Alfredo Prieto, Serial Rapist, Murderer, Executed in Virginia
Alfredo Prieto, who was convicted of three murders and linked to six others, had an “utterly painless death”, the Washington Post reports.
Just after 9 p.m. (0100 UTC), Virginia executed 49-year-old Alfredo Prieto by lethal injection.
The courts’ rulings came as Oklahoma’s attorney general sought to stay three executions to examine the cause of a mix-up with its lethal drugs.
Prieto’s attorneys said at a court hearing Thursday they want more information about the drugs, which were obtained from Texas’ prison system, to ensure they won’t bring about a painful death.
About nine people attended the protest, which Rovnyak said was about expected considering the attendance at protests held against execution in the past. California officials agreed to send him to Virginia on the rationale that it was more likely to carry out the execution.
Prieto’s main lawyer, Robert Lee, complained that he had filed an 11th hour appeal on behalf of his client with the US Supreme Court, but that the execution was carried out before the U.S. highest court could render a decision.
A Virginia inmate was executed on Thursday after a judge rejected his claims about the efficacy of one of his execution drugs.

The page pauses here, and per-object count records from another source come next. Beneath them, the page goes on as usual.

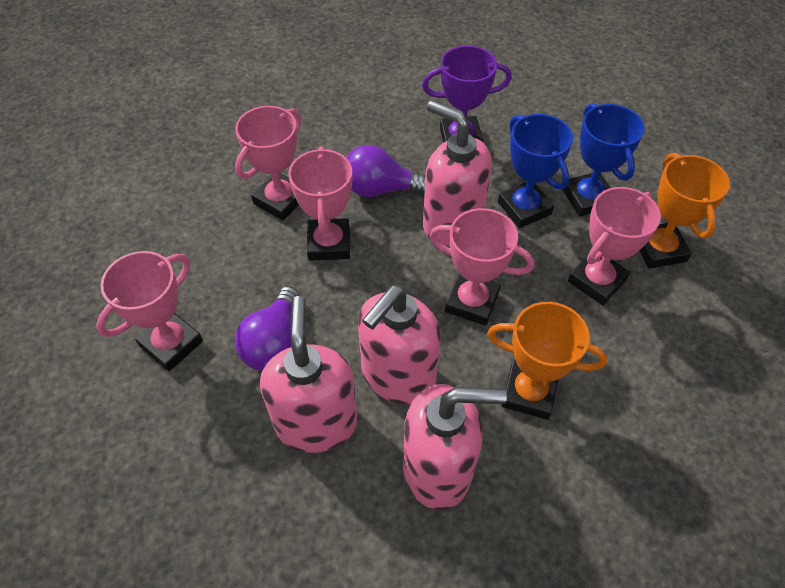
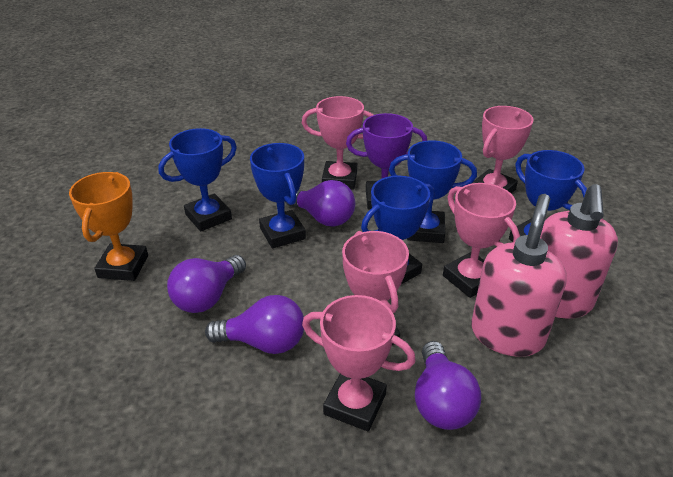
blue trophy: [498,114,573,228] [562,103,645,217] = 2 -> [158,128,237,231] [250,143,306,249] [361,176,434,284] [389,140,477,243] [509,150,587,242] = 5
orange trophy: [487,302,608,420] [639,153,730,269] = 2 -> [69,172,148,281] = 1
pink soap dispenser: [260,296,358,453] [358,285,441,405] [403,384,507,510] [423,100,492,246] = 4 -> [471,194,567,357] [540,184,618,319] = 2
purple light bulb: [235,286,300,371] [346,145,426,197] = 2 -> [167,255,246,313] [205,295,304,354] [285,180,355,226] [415,341,481,430] = 4

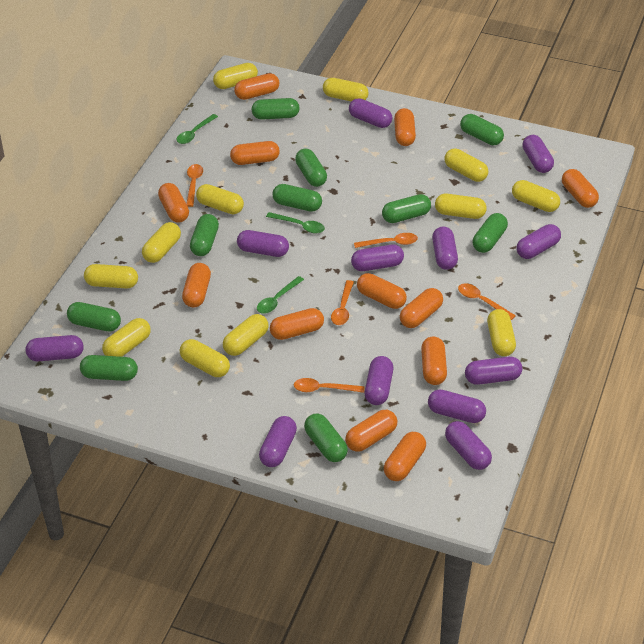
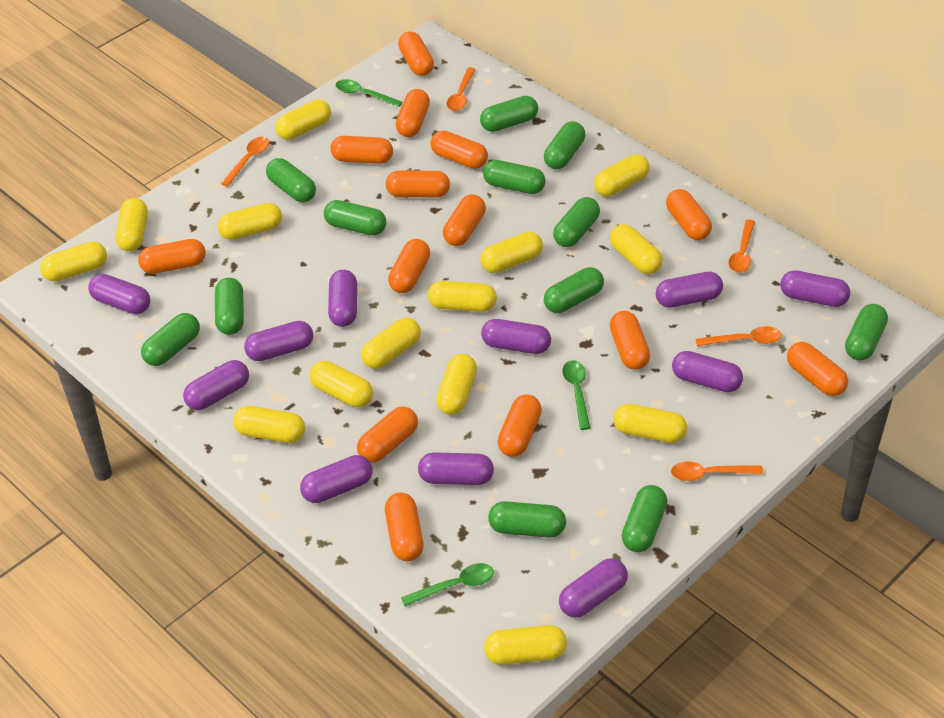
green capsule: [67,302,121,331] [80,355,138,381] [190,214,219,256] [252,98,300,120] [272,184,322,212] [295,148,327,187] [304,413,348,462] [382,194,431,223] [460,114,504,145] [473,213,508,253] = 10 -> [141,313,200,366] [215,278,244,335] [266,158,316,202] [324,200,386,236] [480,96,538,132] [483,160,546,194] [488,501,566,538] [544,121,585,170] [544,267,604,313] [553,197,600,247] [622,485,667,552] [845,304,888,360] = 12
orange capsule: [158,183,189,223] [182,263,211,307] [230,141,280,165] [234,73,279,100] [270,308,324,340] [345,410,398,452] [357,273,407,309] [384,432,426,481] [394,108,416,146] [400,288,443,328] [421,336,447,385] [562,169,599,208] = 12 -> [138,239,206,274] [331,136,393,164] [357,406,418,463] [385,493,424,561] [386,171,450,197] [388,239,430,293] [396,89,430,137] [398,31,434,76] [430,130,488,169] [443,194,486,246] [497,394,542,457] [610,311,650,370] [666,189,712,240] [787,342,848,396] = 14
purple capsule: [26,335,84,361] [237,230,289,257] [259,416,297,467] [349,98,392,128] [351,244,404,271] [365,356,393,405] [428,389,486,423] [432,227,458,270] [445,421,492,470] [465,357,522,385] [517,224,561,259] [522,135,554,173] = 12 -> [88,274,150,314] [183,360,249,410] [244,321,313,361] [300,455,373,503] [328,270,357,327] [418,452,494,485] [481,319,551,354] [559,558,628,618] [656,272,723,308] [672,351,743,392] [780,270,850,307] = 11
yellow capsule: [84,264,138,289] [102,318,151,357] [142,222,181,263] [180,339,230,377] [196,184,244,214] [213,63,258,89] [223,314,269,356] [323,78,369,101] [435,194,487,219] [444,149,488,182] [487,309,516,356] [512,180,560,212] = 12 -> [40,241,107,282] [116,198,148,251] [217,203,282,240] [233,406,305,443] [275,100,331,140] [309,361,373,408] [361,318,421,369] [428,281,497,312] [436,354,477,415] [481,232,543,273] [484,625,567,665] [594,154,650,197] [610,224,663,274] [613,404,687,443] = 14

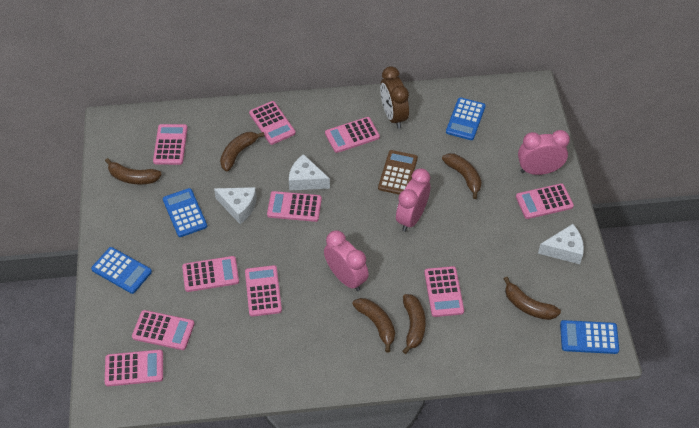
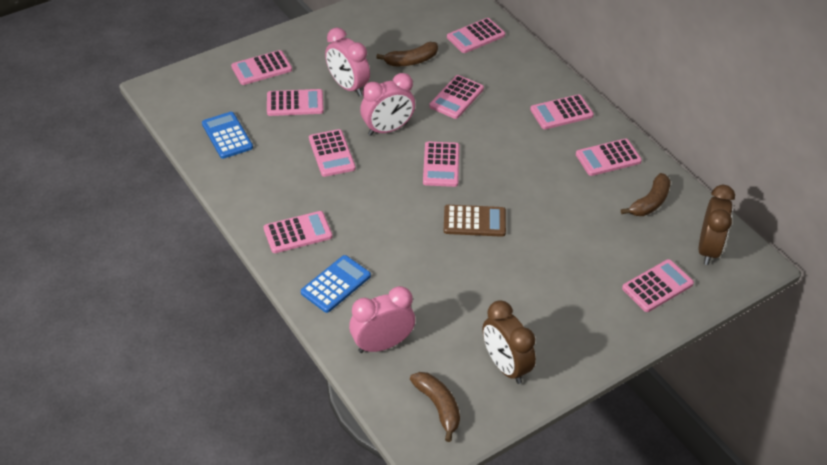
blue calculator: [91,247,152,294] [163,188,207,237] [446,97,486,140] [560,320,619,354] = 4 -> [202,112,253,159] [301,255,371,313] = 2
brown banana: [105,158,162,184] [220,132,265,171] [352,298,395,353] [403,294,426,354] [442,153,482,199] [504,277,561,320] = 6 -> [376,42,438,66] [410,372,460,442] [621,173,671,216] = 3
brown clock: [380,66,409,129] = 1 -> [483,300,536,384] [699,185,735,265] = 2
white cheese: [214,187,257,224] [289,154,330,190] [538,224,584,264] = 3 -> none = 0

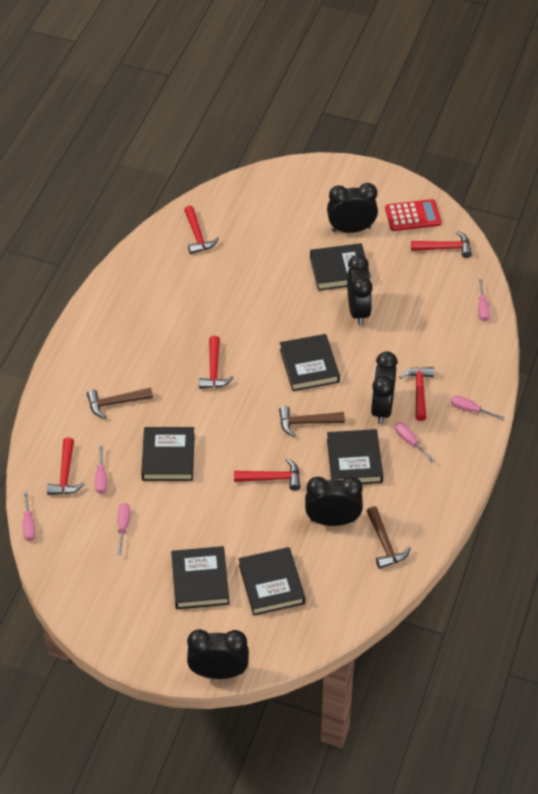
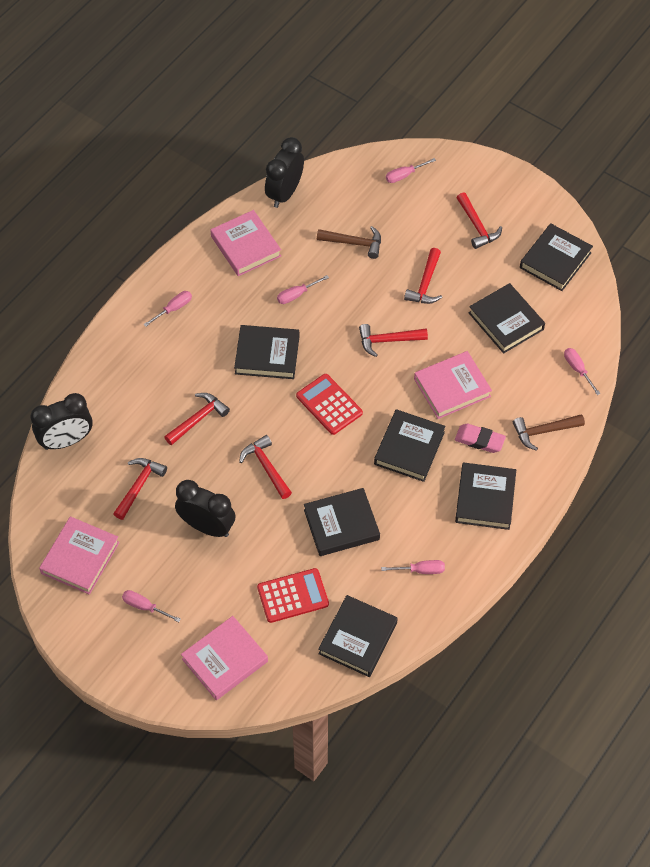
black book: [141,427,195,481] [171,546,229,609] [238,547,305,616] [280,334,340,391] [310,243,371,291] [327,429,383,484] = 6 -> [234,325,300,379] [304,488,380,556] [318,595,398,677] [374,409,446,482] [455,462,516,530] [469,283,545,354] [520,223,593,291] = 7
black clock: [187,629,249,679] [305,476,363,526] [327,183,378,233] [347,255,373,326] [371,351,398,424] = 5 -> [30,393,93,450] [175,480,236,537] [265,137,304,208] = 3
brown hammer: [87,388,153,419] [279,406,345,437] [367,506,411,569] = 3 -> [317,226,381,259] [513,414,585,451] = 2
pink book: none = 0 -> [39,516,120,595] [181,616,268,700] [210,210,281,276] [414,351,492,419] = 4
pink eraser: none = 0 -> [455,424,506,453] = 1
red calculator: [385,199,441,231] = 1 -> [257,568,329,623] [296,374,363,435] = 2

Authorities have linked Prieto to several other killings, but he was never prosecuted because he had already been sentenced to death.
Prieto was convicted in 2010 for the 1988 murders of Rachel Faver and her boyfriend Warren Fulton in Fairfax County, a Washington suburb.
Prieto’s attorneys filed a lawsuit Wednesday seeking to halt the execution until Virginia officials disclose more information about the supply of pentobarbital, which Virginia received from Texas because another sedative it planned to use expired.
A federal judge in Alexandria approved an order Wednesday temporarily blocking Prieto’s execution, and called for a hearing after his attorneys raised concerns about one of the lethal injection drugs that the state intends to use.
US states using the death penalty have faced crises over shortages of lethal injection drugs after European suppliers stopped supplying pentobarbital for use in executions.
Prieto had also asked the US Supreme Court to intervene, saying he is intellectually disabled, and therefore ineligible for the death penalty.
A Virginia jury indicted for the law violations, and a judge forced a capital punishment.
His lawyers argued the state should reconsider whether Prieto is intellectually disabled because the measure used during his 2008 trial was unconstitutional.
But the case has been transferred to a new judge in Richmond and it’s uncertain what action he will take. A DNA test also pointed to Prieto as the man who raped and killed a 24-year-old woman in Arlington.